This blog covers information that will be presented by NOAA Office of Response and Restoration Senior Scientist Lisa DiPinto at the AAAS Conference this week. To check out other presentation topics, visit the AAAS Conference website.
Feb. 13, 2018 — In July 2016, at a test facility in Leonardo, New Jersey, staff with NOAA’s Office of Response and Restoration ran an exercise to test the detection of oil thickness and emulsion mixtures using remote sensing, or scanning by satellite or aircraft.
The exercise had to be a coordinated effort between land, water, air, and even space. During a 30 minute satellite overpass, while people observed by land and by boat, fixed wing and rotary aircraft, as well as unmanned aerial vehicles (also known as drones), captured the scene from above at varying altitudes. By pooling together data from the wide variety of tools available, remote sensing could provide a broader view of the situation.
Before 2010, however, remote sensing had never been used at such a large scale — in practice or in the field. It wasn’t until Deepwater Horizon, the largest oil spill in U.S. history, that the need really even existed.
“To characterize the oil during Deepwater Horizon, the spill was so large you couldn’t fly over it in a day,” said Lisa DiPinto, senior scientist for NOAA’s Office of Response and Restoration. “We needed something where we could get a bigger picture, so using remote sensing just made sense.”

Data supplied
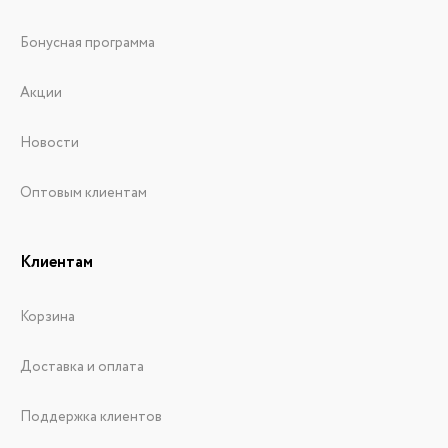
Бонусная программа
Акции
Новости
Оптовым клиентам
Клиентам
Корзина
Доставка и оплата
Поддержка клиентов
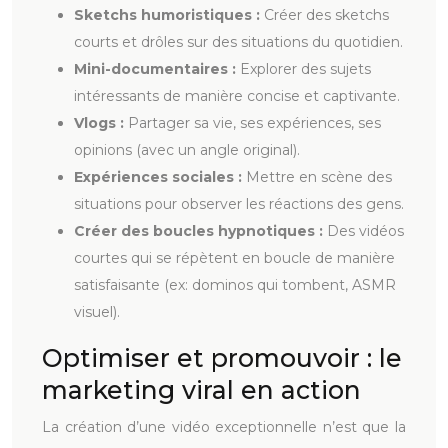
Sketchs humoristiques :
Créer des sketchs
courts et drôles sur des situations du quotidien.
Mini-documentaires :
Explorer des sujets
intéressants de manière concise et captivante.
Vlogs :
Partager sa vie, ses expériences, ses
opinions (avec un angle original).
Expériences sociales :
Mettre en scène des
situations pour observer les réactions des gens.
Créer des boucles hypnotiques :
Des vidéos
courtes qui se répètent en boucle de manière
satisfaisante (ex: dominos qui tombent, ASMR
visuel).
Optimiser et promouvoir : le
marketing viral en action
La création d’une vidéo exceptionnelle n’est que la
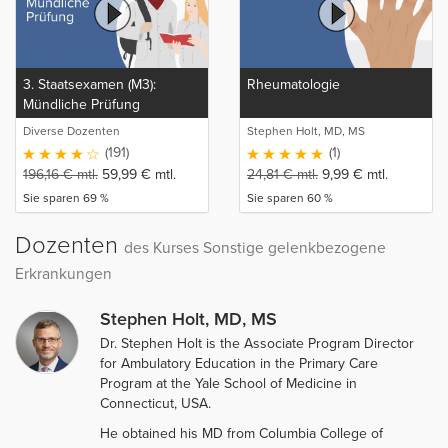
3. Staatsexamen (M3):
Rheumatologie
Mündliche Prüfung
Diverse Dozenten
Stephen Holt, MD, MS
(191)
(1)
196,16
€
mtl.
59,99
€
mtl.
24,81
€
mtl.
9,99
€
mtl.
Sie sparen 69 %
Sie sparen 60 %
Dozenten
des Kurses Sonstige gelenkbezogene
Erkrankungen
Stephen Holt, MD, MS
Dr. Stephen Holt is the Associate Program Director
for Ambulatory Education in the Primary Care
Program at the Yale School of Medicine in
Connecticut, USA.
He obtained his MD from Columbia College of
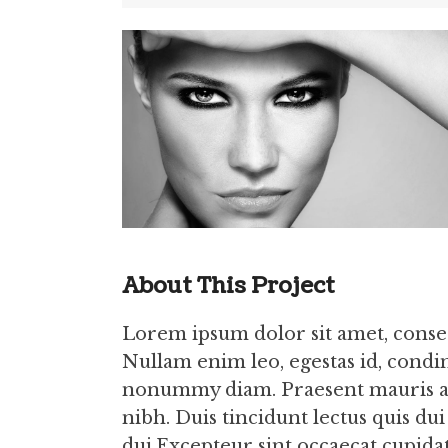
About This Project
Lorem ipsum dolor sit amet, consec
Nullam enim leo, egestas id, condi
nonummy diam. Praesent mauris an
nibh. Duis tincidunt lectus quis du
dui.Excepteur sint occaecat cupidat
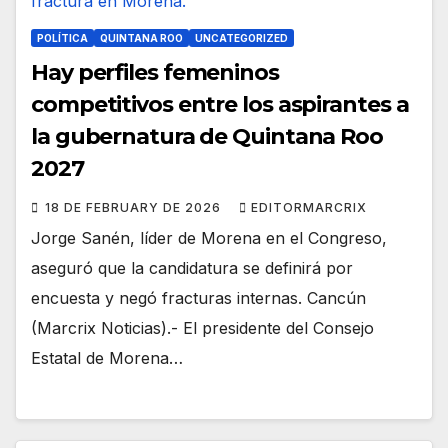
POLÍTICA
QUINTANA ROO
UNCATEGORIZED
Hay perfiles femeninos
competitivos entre los aspirantes a
la gubernatura de Quintana Roo
2027
18 DE FEBRUARY DE 2026
EDITORMARCRIX
Jorge Sanén, líder de Morena en el Congreso,
aseguró que la candidatura se definirá por
encuesta y negó fracturas internas. Cancún
(Marcrix Noticias).- El presidente del Consejo
Estatal de Morena…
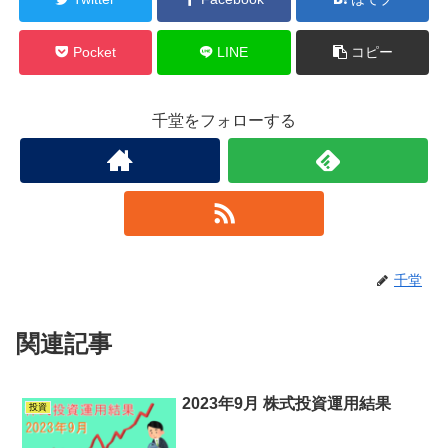
Pocket
LINE
コピー
千堂をフォローする
千堂
関連記事
2023年9月 株式投資運用結果
投資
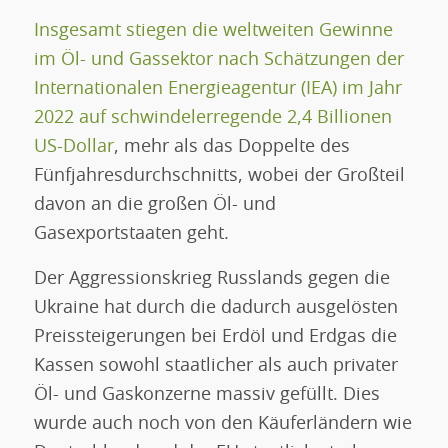
Insgesamt stiegen die weltweiten Gewinne
im Öl- und Gassektor nach Schätzungen der
Internationalen Energieagentur (IEA) im Jahr
2022 auf schwindelerregende 2,4 Billionen
US-Dollar
, mehr als das Doppelte des
Fünfjahresdurchschnitts, wobei der Großteil
davon an die großen Öl- und
Gasexportstaaten geht.
Der Aggressionskrieg Russlands gegen die
Ukraine hat durch die dadurch ausgelösten
Preissteigerungen bei Erdöl und Erdgas die
Kassen sowohl staatlicher als auch privater
Öl- und Gaskonzerne massiv gefüllt. Dies
wurde auch noch von den Käuferländern wie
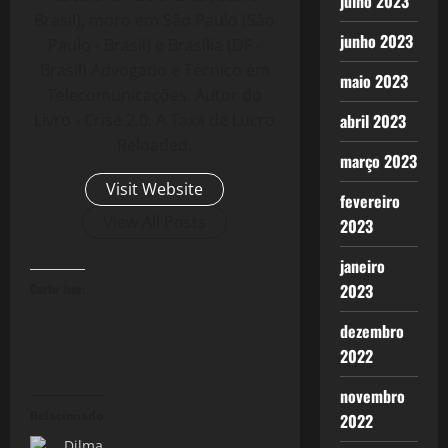
julho 2023
Brasil), moro em São Paulo (São
junho 2023
Paulo - Brasil) e Brasília (DF -
Brasil) Advogado e Técnico em
maio 2023
Telecomunicações. Autor do
Livro - Crise 2.0: A Taxa de Lucro
abril 2023
Reloaded.
março 2023
Visit Website
fevereiro
View All Posts
2023
janeiro
2023
Curtir isso:
dezembro
2022
novembro
Relacionado
2022
Dilma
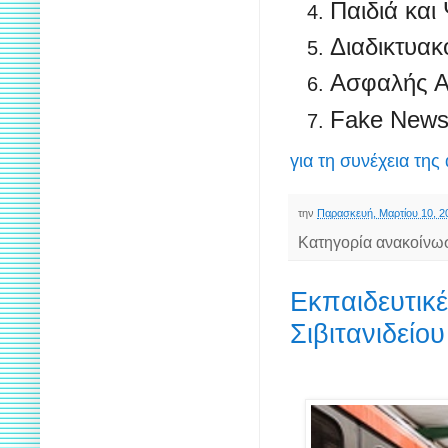
Παιδιά κα
Διαδικτυακ
Ασφαλής Α
Fake News
για τη συνέχεια της
την
Παρασκευή, Μαρτίου 10, 2
Κατηγορία ανακοίνω
Εκπαιδευτικ
Σιβιτανιδείο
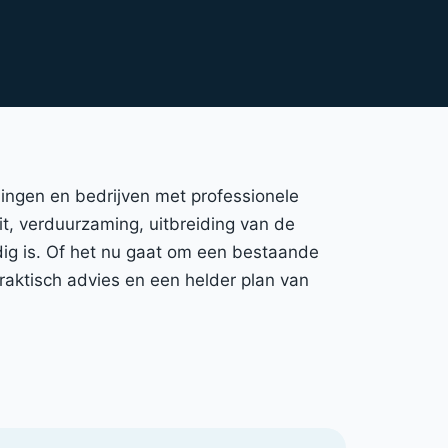
ningen en bedrijven met professionele
eit, verduurzaming, uitbreiding van de
dig is. Of het nu gaat om een bestaande
raktisch advies en een helder plan van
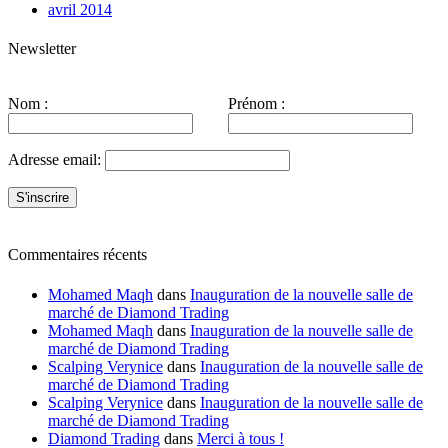
avril 2014
Newsletter
Nom :
Prénom :
Adresse email:
Commentaires récents
Mohamed Maqh
dans
Inauguration de la nouvelle salle de
marché de Diamond Trading
Mohamed Maqh
dans
Inauguration de la nouvelle salle de
marché de Diamond Trading
Scalping Verynice
dans
Inauguration de la nouvelle salle de
marché de Diamond Trading
Scalping Verynice
dans
Inauguration de la nouvelle salle de
marché de Diamond Trading
Diamond Trading
dans
Merci à tous !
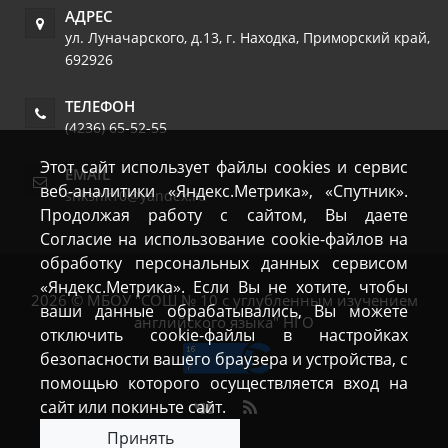
АДРЕС
ул. Луначарского, д.13
,
г. Находка
,
Приморский край
,
692926
ТЕЛЕФОН
(4236) 65-52-55
Этот сайт использует файлы cookies и сервис
EMAIL
веб-аналитики «Яндекс.Метрика», «Спутник».
shkshk10@yandex.ru
Продолжая работу с сайтом, Вы даете
Согласие на использование cookie-файлов на
обработку персональных данных сервисом
«Яндекс.Метрика». Если Вы не хотите, чтобы
2026 © МБОУ "СОШ № 10 с углубленным изучением
ваши данные обрабатывались, Вы можете
английского языка" НГО
отключить cookie-файлы в настройках
безопасности вашего браузера и устройства, с
помощью которого осуществляется вход на
сайт или покиньте сайт.
Принять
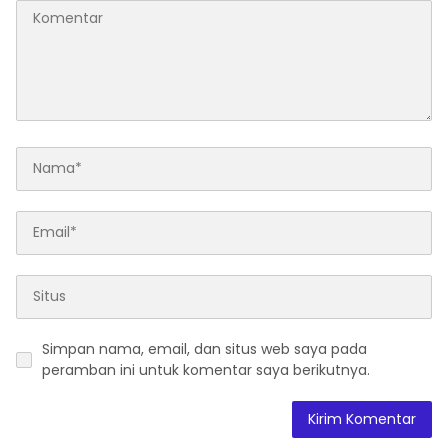
Simpan nama, email, dan situs web saya pada
peramban ini untuk komentar saya berikutnya.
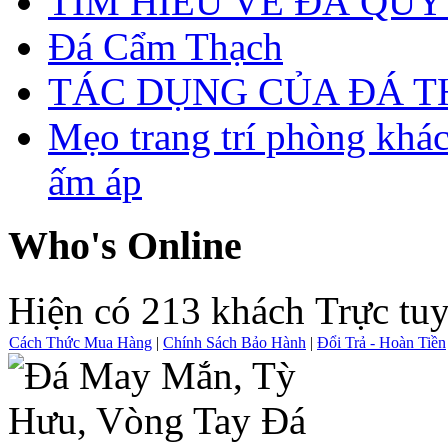
TÌM HIỂU VỀ ĐÁ QUÝ
Đá Cẩm Thạch
TÁC DỤNG CỦA ĐÁ 
Mẹo trang trí phòng khá
ấm áp
Who's Online
Hiện có 213 khách Trực tu
Cách Thức Mua Hàng
|
Chính Sách Bảo Hành
|
Đổi Trả - Hoàn Tiền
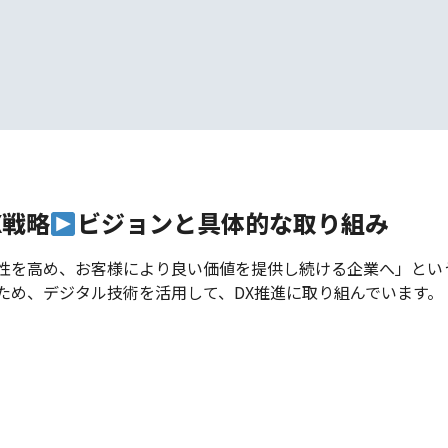
X戦略
ビジョンと具体的な取り組み
性を高め、お客様により良い価値を提供し続ける企業へ」とい
ため、デジタル技術を活用して、DX推進に取り組んでいます。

Apply what you read
• a. According to the blog excerpt on remote sensing, where did the July 2016 exercise take place?
• b. Copy the passage of the blog excerpt on remote sensing from "This blog covers" up to and including "satellite or aircraft.".
• c. Decide whether each statement agrees with the blog excerpt on remote sensing. Answer yes or no, and quote the words from the excerpt that settle it.
(i) The exercise took place during a 30 minute satellite overpass.
(ii) Before 2010, remote sensing had often been used at a large scale.
(iii) Lisa DiPinto is a senior scientist for NOAA's Office of Response and Restoration.

List of answers
• a. At a test facility in Leonardo, New Jersey.

• b.
This blog covers information that will be presented by NOAA Office of Response and Restoration Senior Scientist Lisa DiPinto at the AAAS Conference this week. To check out other presentation topics, visit the AAAS Conference website.
Feb. 13, 2018 — In July 2016, at a test facility in Leonardo, New Jersey, staff with NOAA’s Office of Response and Restoration ran an exercise to test the detection of oil thickness and emulsion mixtures using remote sensing, or scanning by satellite or aircraft.

• c.
(i) Yes: "During a 30 minute satellite overpass"
(ii) No: "Before 2010, however, remote sensing had never been used at such a large scale"
(iii) Yes: "senior scientist for NOAA’s Office of Response and Restoration"